How do I feel? Well I know that I don't have a Kindle as of yet. I know that the printed book is the perfect delivery device for reading: you don't need a power source and you can take it with you everywhere. I know that I cannot physically pass on a book I loved if it is on my ipod or Kindle. And, I know that libraries are busier than ever, and that a closer examination shows that book circulation stats are up. But I also know that we are going to use any leftover budget money from the BPL RA budget at the end of the year to buy 1 Kindle for the staff to use, evaluate, and think about how patrons could best use it.

I am all for technology, but time has shown that the book is here to stay. One of the best books on this is A History of Reading by Alberto Manguel. This is not a dry historical text, but a narrative of reading across the centuries.

So, today we have printed books, ebooks, and audio books. Hopefully, they stand together and encourage more people to read. We need to embrace the new without casting the old aside.

Which leads me to today's Monday Discussion please let me know how you feel about this issue. What do you think is the future of the book? How do you feel about the new book technologies? Do you think the Kindle (and others like it) is a fad?

2 comments:

John BPL RA said...

Whenever anyone asks me about this I always have flashbacks to elementary school when teachers would tell us that the Metric System would replace the English System and that we all had better learn it "for our own good". Well, it's over 25 years later and while many of those teachers have died of old age, the English System lives on.

This is just one example of many. Remember when people thought CBs were going to replace telephones? How about when people thought robots would replace factory workers and fast food workers? Hmmm...come to think of it, that girl who made my strawberry shake yesterday did look a little mechanical.

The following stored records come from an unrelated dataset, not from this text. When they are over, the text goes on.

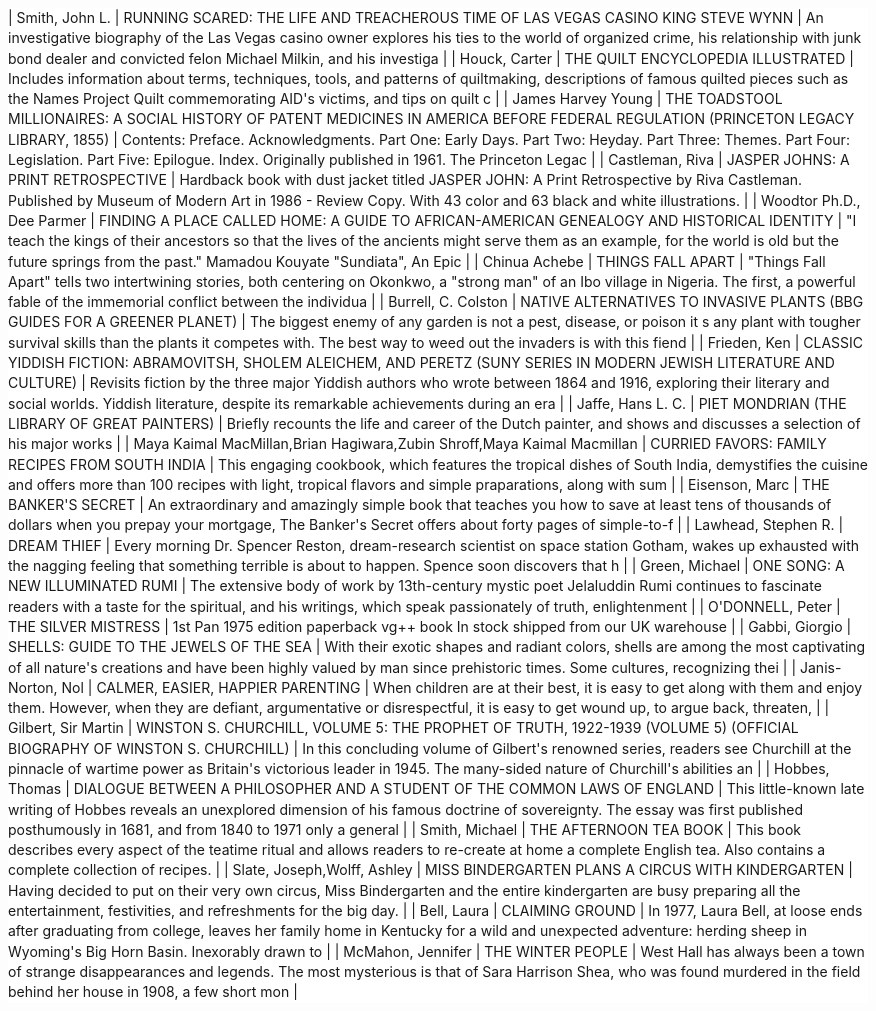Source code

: | Smith, John L. | RUNNING SCARED: THE LIFE AND TREACHEROUS TIME OF LAS VEGAS CASINO KING STEVE WYNN | An investigative biography of the Las Vegas casino owner explores his ties to the world of organized crime, his relationship with junk bond dealer and convicted felon Michael Milkin, and his investiga |
| Houck, Carter | THE QUILT ENCYCLOPEDIA ILLUSTRATED | Includes information about terms, techniques, tools, and patterns of quiltmaking, descriptions of famous quilted pieces such as the Names Project Quilt commemorating AID's victims, and tips on quilt c |
| James Harvey Young | THE TOADSTOOL MILLIONAIRES: A SOCIAL HISTORY OF PATENT MEDICINES IN AMERICA BEFORE FEDERAL REGULATION (PRINCETON LEGACY LIBRARY, 1855) |  Contents: Preface. Acknowledgments. Part One: Early Days. Part Two: Heyday. Part Three: Themes. Part Four: Legislation. Part Five: Epilogue. Index.  Originally published in 1961.  The Princeton Legac |
| Castleman, Riva | JASPER JOHNS: A PRINT RETROSPECTIVE | Hardback book with dust jacket titled JASPER JOHN: A Print Retrospective by Riva Castleman. Published by Museum of Modern Art in 1986 - Review Copy. With 43 color and 63 black and white illustrations. |
| Woodtor Ph.D., Dee Parmer | FINDING A PLACE CALLED HOME: A GUIDE TO AFRICAN-AMERICAN GENEALOGY AND HISTORICAL IDENTITY | "I teach the kings of their ancestors so that the lives of the ancients might serve them as an example, for the world is old but the future springs from the past." Mamadou Kouyate "Sundiata", An Epic  |
| Chinua Achebe | THINGS FALL APART | "Things Fall Apart" tells two intertwining stories, both centering on Okonkwo, a "strong man" of an Ibo village in Nigeria. The first, a powerful fable of the immemorial conflict between the individua |
| Burrell, C. Colston | NATIVE ALTERNATIVES TO INVASIVE PLANTS (BBG GUIDES FOR A GREENER PLANET) | The biggest enemy of any garden is not a pest, disease, or poison it s any plant with tougher survival skills than the plants it competes with. The best way to weed out the invaders is with this fiend |
| Frieden, Ken | CLASSIC YIDDISH FICTION: ABRAMOVITSH, SHOLEM ALEICHEM, AND PERETZ (SUNY SERIES IN MODERN JEWISH LITERATURE AND CULTURE) | Revisits fiction by the three major Yiddish authors who wrote between 1864 and 1916, exploring their literary and social worlds.  Yiddish literature, despite its remarkable achievements during an era  |
| Jaffe, Hans L. C. | PIET MONDRIAN (THE LIBRARY OF GREAT PAINTERS) | Briefly recounts the life and career of the Dutch painter, and shows and discusses a selection of his major works |
| Maya Kaimal MacMillan,Brian Hagiwara,Zubin Shroff,Maya Kaimal Macmillan | CURRIED FAVORS: FAMILY RECIPES FROM SOUTH INDIA | This engaging cookbook, which features the tropical dishes of South India, demystifies the cuisine and offers more than 100 recipes with light, tropical flavors and simple praparations, along with sum |
| Eisenson, Marc | THE BANKER'S SECRET | An extraordinary and amazingly simple book that teaches you how to save at least tens of thousands of dollars when you prepay your mortgage, The Banker's Secret offers about forty pages of simple-to-f |
| Lawhead, Stephen R. | DREAM THIEF | Every morning Dr. Spencer Reston, dream-research scientist on space station Gotham, wakes up exhausted with the nagging feeling that something terrible is about to happen. Spence soon discovers that h |
| Green, Michael | ONE SONG: A NEW ILLUMINATED RUMI | The extensive body of work by 13th-century mystic poet Jelaluddin Rumi continues to fascinate readers with a taste for the spiritual, and his writings, which speak passionately of truth, enlightenment |
| O'DONNELL, Peter | THE SILVER MISTRESS | 1st Pan 1975 edition paperback vg++ book In stock shipped from our UK warehouse |
| Gabbi, Giorgio | SHELLS: GUIDE TO THE JEWELS OF THE SEA | With their exotic shapes and radiant colors, shells are among the most captivating of all nature's creations and have been highly valued by man since prehistoric times. Some cultures, recognizing thei |
| Janis-Norton, Nol | CALMER, EASIER, HAPPIER PARENTING | When children are at their best, it is easy to get along with them and enjoy them. However, when they are defiant, argumentative or disrespectful, it is easy to get wound up, to argue back, threaten,  |
| Gilbert, Sir Martin | WINSTON S. CHURCHILL, VOLUME 5: THE PROPHET OF TRUTH, 1922-1939 (VOLUME 5) (OFFICIAL BIOGRAPHY OF WINSTON S. CHURCHILL) | In this concluding volume of Gilbert's renowned series, readers see Churchill at the pinnacle of wartime power as Britain's victorious leader in 1945. The many-sided nature of Churchill's abilities an |
| Hobbes, Thomas | DIALOGUE BETWEEN A PHILOSOPHER AND A STUDENT OF THE COMMON LAWS OF ENGLAND | This little-known late writing of Hobbes reveals an unexplored dimension of his famous doctrine of sovereignty. The essay was first published posthumously in 1681, and from 1840 to 1971 only a general |
| Smith, Michael | THE AFTERNOON TEA BOOK | This book describes every aspect of the teatime ritual and allows readers to re-create at home a complete English tea. Also contains a complete collection of recipes. |
| Slate, Joseph,Wolff, Ashley | MISS BINDERGARTEN PLANS A CIRCUS WITH KINDERGARTEN | Having decided to put on their very own circus, Miss Bindergarten and the entire kindergarten are busy preparing all the entertainment, festivities, and refreshments for the big day. |
| Bell, Laura | CLAIMING GROUND | In 1977, Laura Bell, at loose ends after graduating from college, leaves her family home in Kentucky for a wild and unexpected adventure: herding sheep in Wyoming's Big Horn Basin. Inexorably drawn to |
| McMahon, Jennifer | THE WINTER PEOPLE | West Hall has always been a town of strange disappearances and legends. The most mysterious is that of Sara Harrison Shea, who was found murdered in the field behind her house in 1908, a few short mon |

With all due respect to the Kindle, the notion that it or anything else could ever replace books is, at best, highly unlikely. Books have been around for over 5000 years. That's a lot of books. There is no way that kind of volume could ever be converted to Kindle within our lifetimes. For that reason alone, I think books are going to be safe for a long, long time. Also, books are pretty much immune to changing technology. Book design has changed very little since Gutenberg whereas Kindle could be replaced by something better almost immediately. Everyone thought Atari was the best video game system ever. Then they saw Nintendo. There are many readers who just don't like Kindle. They only like books. They complain that Kindles don't feel, look or even smell the same. They don't hold up well when dropped. They don't have many of the titles readers are looking for. THEY'RE JUST NOT BOOKS.

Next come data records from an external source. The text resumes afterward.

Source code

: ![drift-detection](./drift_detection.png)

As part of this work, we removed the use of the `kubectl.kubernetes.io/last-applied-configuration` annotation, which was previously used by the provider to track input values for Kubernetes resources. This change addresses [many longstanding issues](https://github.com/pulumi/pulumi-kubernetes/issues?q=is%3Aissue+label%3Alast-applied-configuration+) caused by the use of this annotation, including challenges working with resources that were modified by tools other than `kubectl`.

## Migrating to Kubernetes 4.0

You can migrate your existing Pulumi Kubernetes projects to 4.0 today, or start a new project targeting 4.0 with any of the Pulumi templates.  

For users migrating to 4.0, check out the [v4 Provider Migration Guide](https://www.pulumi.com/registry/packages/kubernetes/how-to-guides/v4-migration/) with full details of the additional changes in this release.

Of course, I could be wrong. I don't have a crystal ball. Maybe Kindles are the only rational choice for societies of the future. You may want to go down to your basement and see if you still own a CB. Phones could go any minute.

Jackie, BPL Youth Services said...

Ok, I confess. I own a Nook (Barnes & Noble's version of a Kindle). I love it! It's great when I HAVE to have a book and all the libraries and bookstores are closed. (I'm up a lot in the middle of the night, when these fancies strike). It's great for traveling...you can 'carry' a ton of books in one small, compact container. And, it's fun to lend books to my friends and daughter electronically.

Having said all that, I wholeheartedly believe that the traditional books are here to stay. I LOVE browsing down a library shelf. I love the feel of the book in my hands. I love flipping back and forth between the pages...and the list goes on and on.

Now let me put on my children's librarian hat. You could not possibly snuggle up with a child and read to him or her with a Nook or Kindle...where would the colorful illustrations be? What would happen to the act of pointing to each word spoken? How would the experience to instill a lifelong love of reading be affected?

I'm all for technology...but, the physical book is here to stay. The overwhelming and ever-increasing activity inside library walls prove it.